堀口 全盛期には700人以上いたといわれる江戸切子の職人ですが、今は100人ほどにまで減っています。100人が1人ずつ弟子をとれば、少なくとも100人より減ることはありません。「この仕事も俺の代でおしまいだ」なんて無責任なことは決して言いたくないんです。だから自分が三澤を指導して、三澤が坂本の面倒をみるのが基本。ただ自分は、例えば自分が失敗した場合、すぐに二人へ声をかけ、失敗の原因やどうすればよかったのかなど、失敗の解説をするようにしています。本当は失敗をさらけ出すなんて嫌だけど、自分もまだ発展途上だから、こうやって試行錯誤している姿や過程も全て見せておきたいんですよ。

「失敗をさらけ出すのは嫌ですけどね」と笑いながら語る。その柔らかな表情は、次の世代への期待と信頼に満ちていた

ーーそうした職人としての姿を全て伝えることもまた、継承なのではないでしょうか。実際、堀口さん自身も師匠である二代目秀石のある姿が忘れられないといいます。

堀口 二代目秀石は89歳で亡くなりしたが、その直前まで作品作りに取り組んでいました。白内障などの影響で朝の15分と、昼寝後の15分しか手元がよく見えないから、一日合計30分だけと自身で決めて。

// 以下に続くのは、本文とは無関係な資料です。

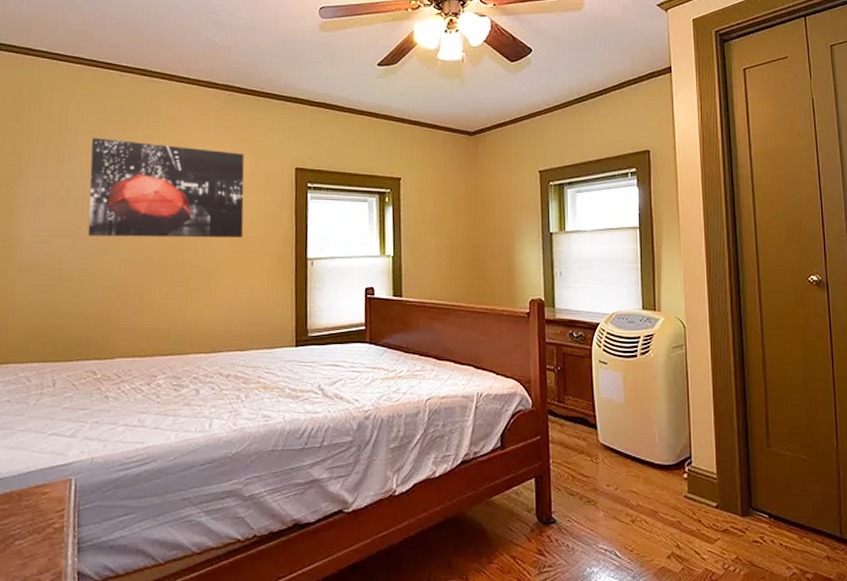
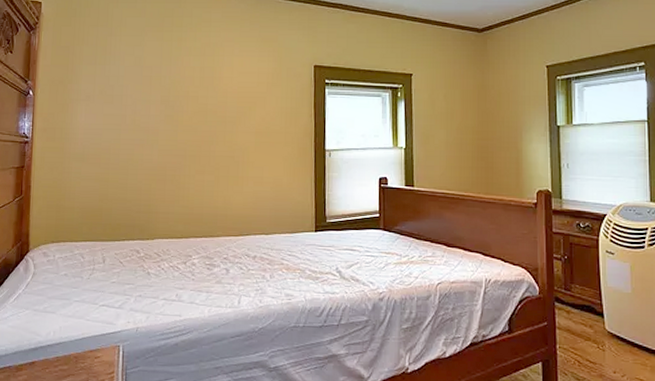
wall art: present [87,137,244,238] -> none [131,39,268,131]

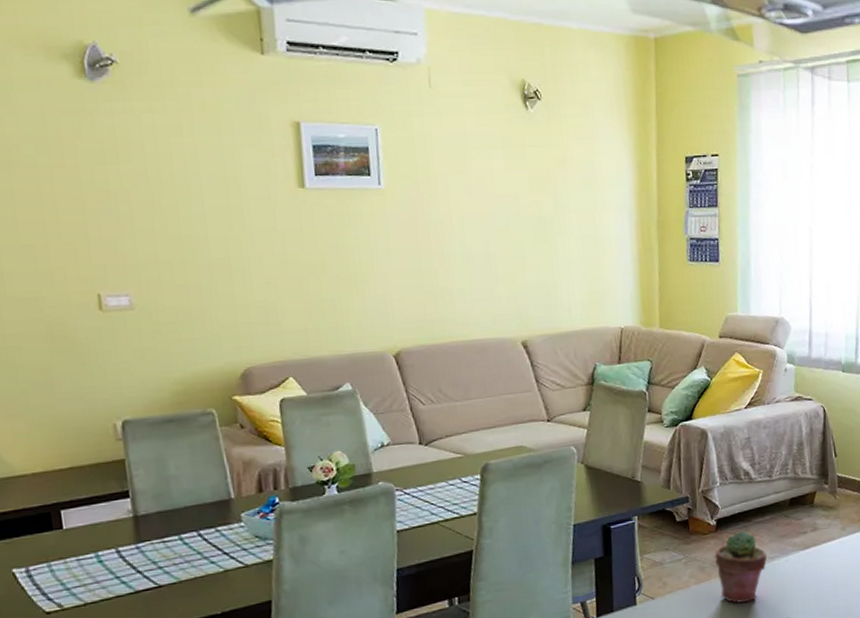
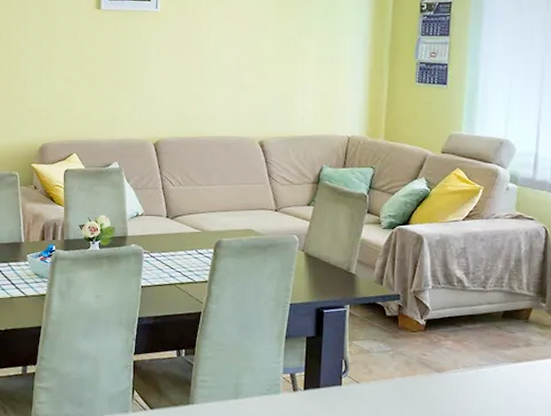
potted succulent: present [715,531,767,603] -> none [422,335,475,403]

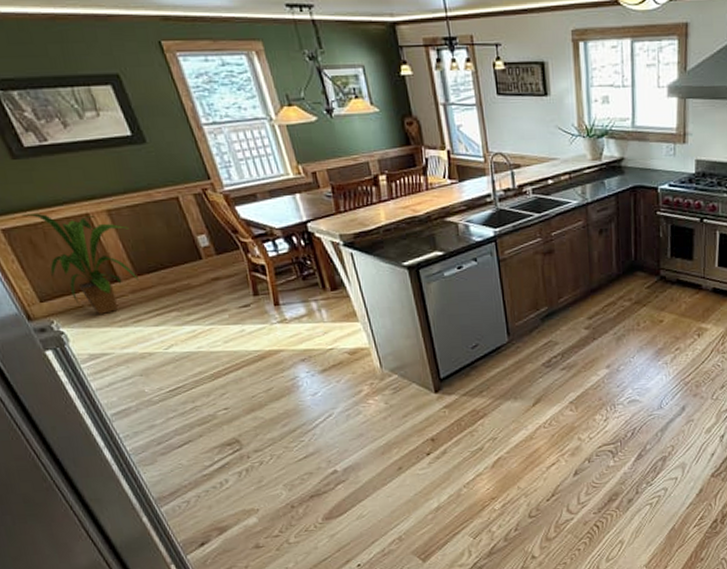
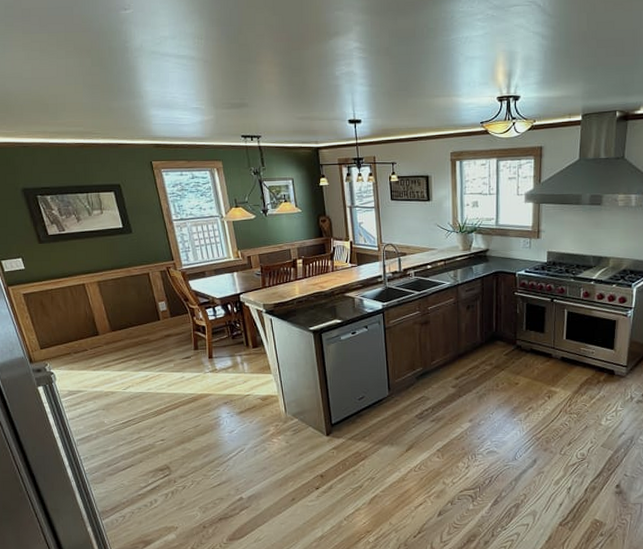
house plant: present [21,214,139,315] -> none [38,283,112,361]

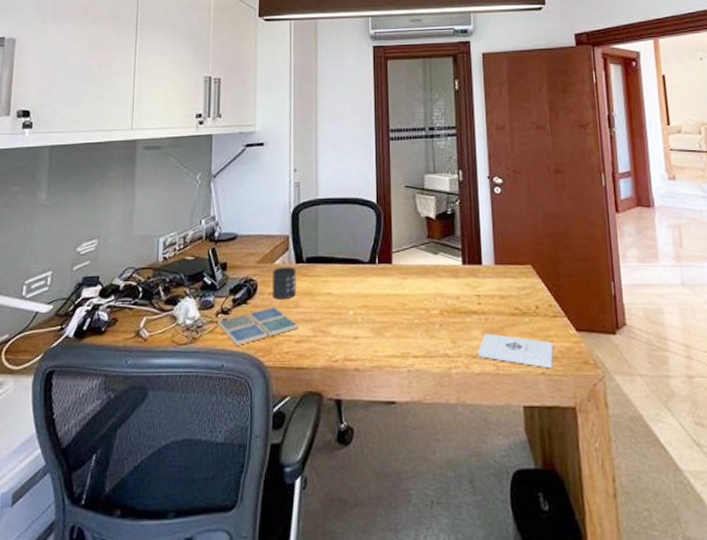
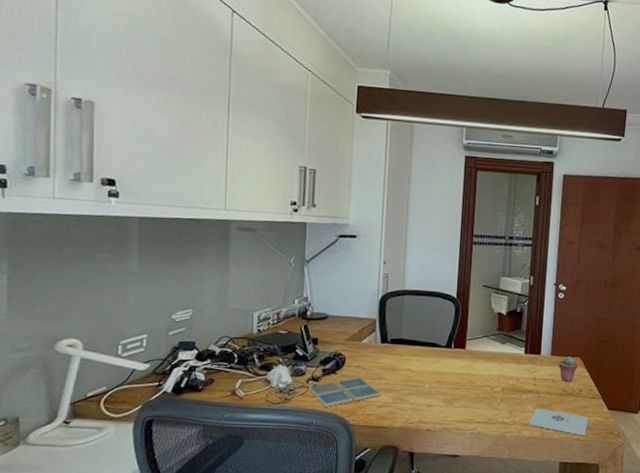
mug: present [273,267,296,300] -> none [359,345,381,372]
potted succulent: none [506,264,529,297] -> present [559,356,578,382]

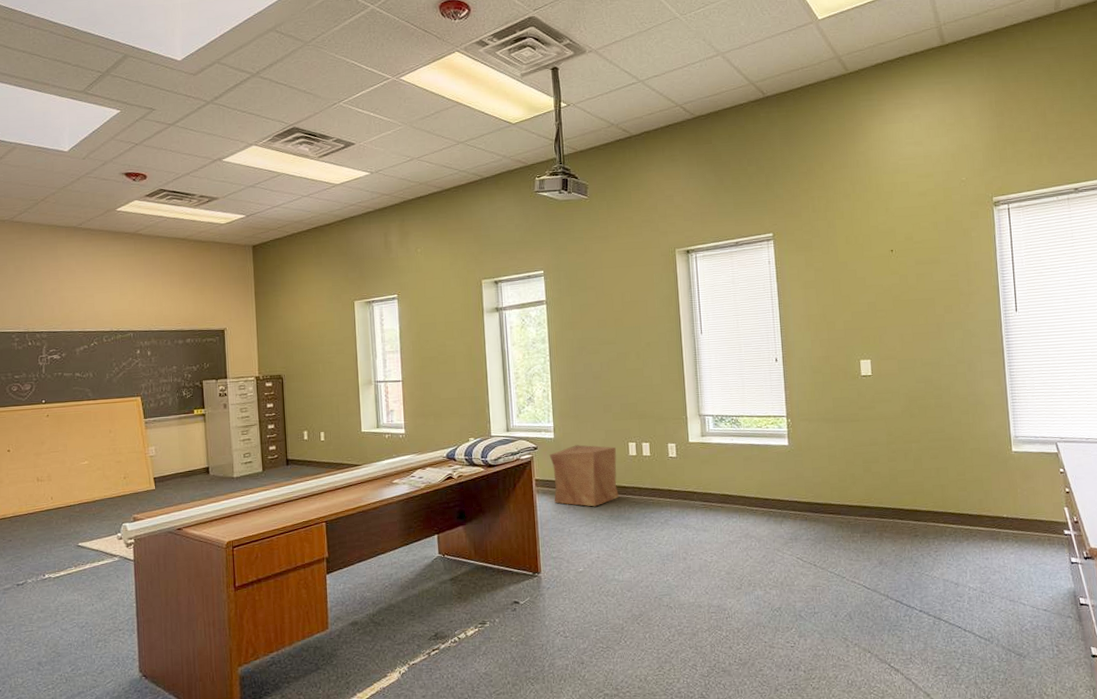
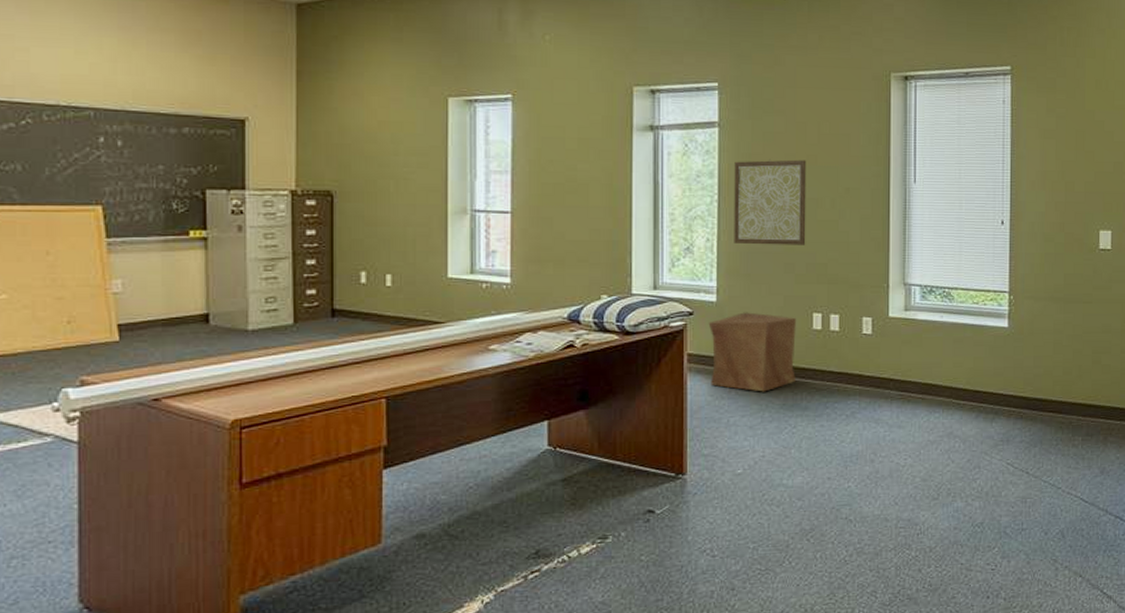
wall art: none [560,323,619,392] -> present [734,159,807,245]

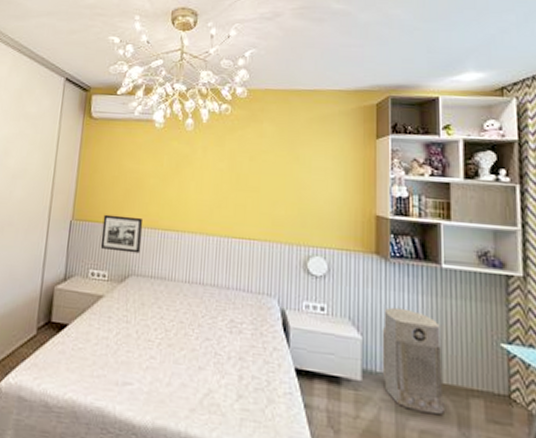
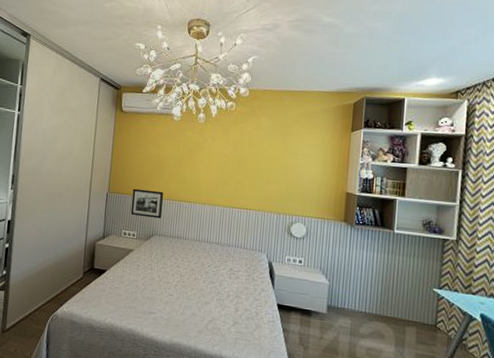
air purifier: present [382,307,444,415] -> none [342,261,389,338]

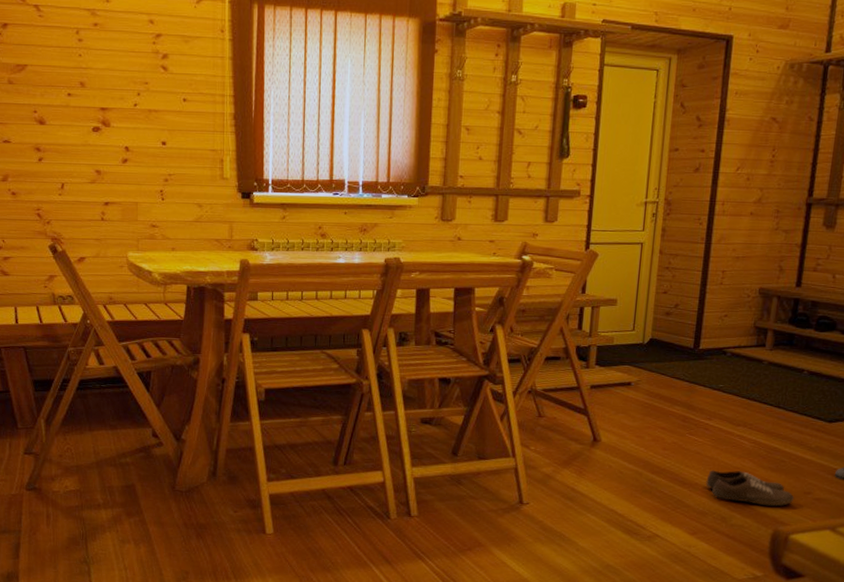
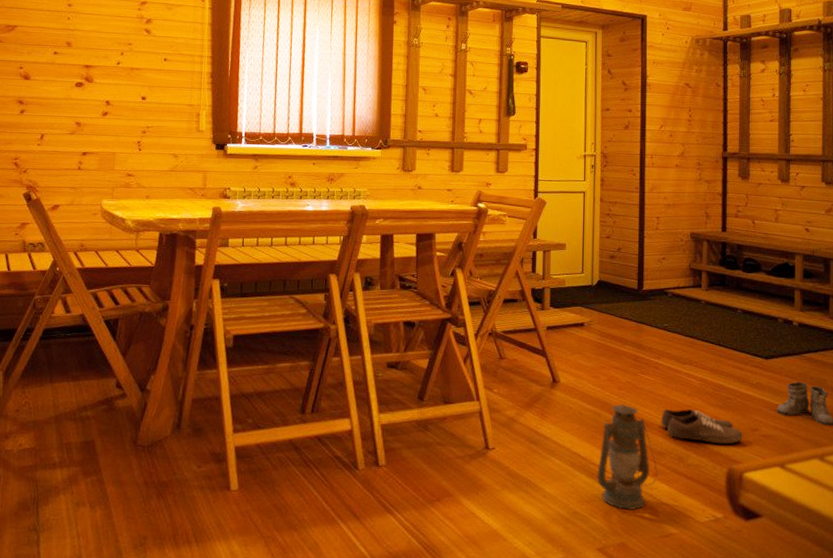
lantern: none [633,464,698,566] -> present [597,404,658,511]

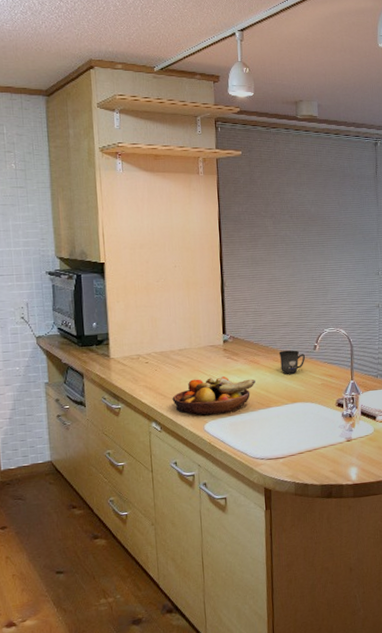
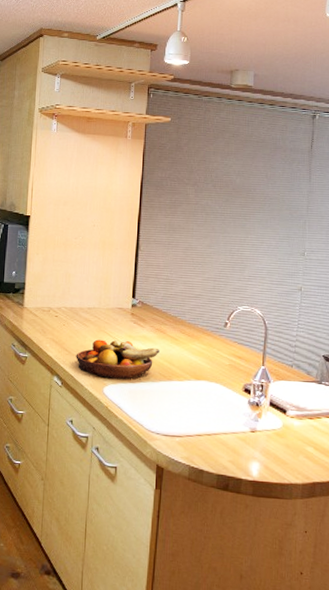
mug: present [278,350,306,374] -> none [187,323,215,349]

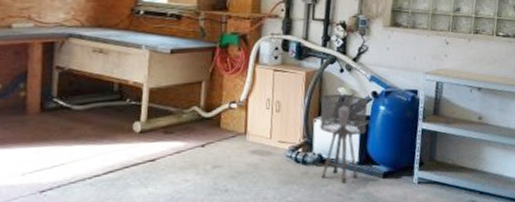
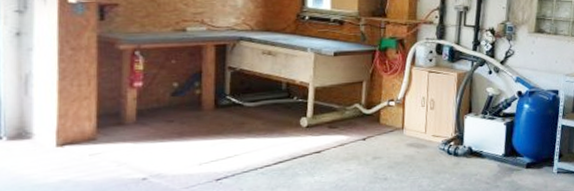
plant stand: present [320,93,368,184] -> none [470,93,513,173]

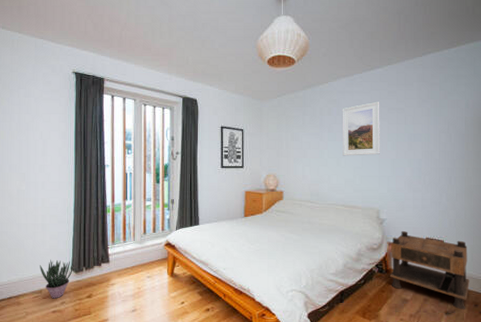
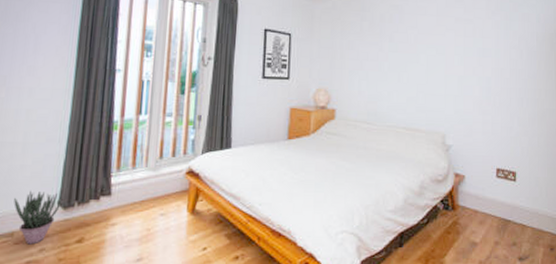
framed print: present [342,101,380,156] -> none [404,10,447,71]
nightstand: present [390,231,470,310] -> none [457,160,544,255]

ーー恐らく15分が16分、17分と少し延びたとしても、いきなり目の中のシャッターが降りるわけではないでしょうから、視界はそんなには変わらないはず。それでも必ず15分でスパッとやめて、本来なら数日で終える作業を数ヶ月かけてでも、最後の最後まで作品作りに取り組んでいたそうです。

堀口 80代後半になってもここまで自分を律し、追い求めるものに向かってガラスを切れるのか。自分に置き換えた途端、ゾッとしました。亡くなられた今となっては非常に良いものをみせていただいたと思っています。

ーー堀口さんは現在42歳。弟子をとったのは30代の頃、これは業界的には明らかに早いのだといいます。しかし、早くから弟子を取り、一緒になって試行錯誤していくことで、弟子に見せられる姿も世界も違ってきます。

モノづくりへの想いを語るときは職人の目に。世間話をするときはユーモアを交えて。そんな温かい“兄貴”のような江戸切子職人堀口さん

“伝統”と“革新”、「残す・加える・省く」、ガラスを切る真摯な姿……技術を伝えるだけが伝統を受け継ぐことではない。そんな大切なことを堀口さんに教えていただきました。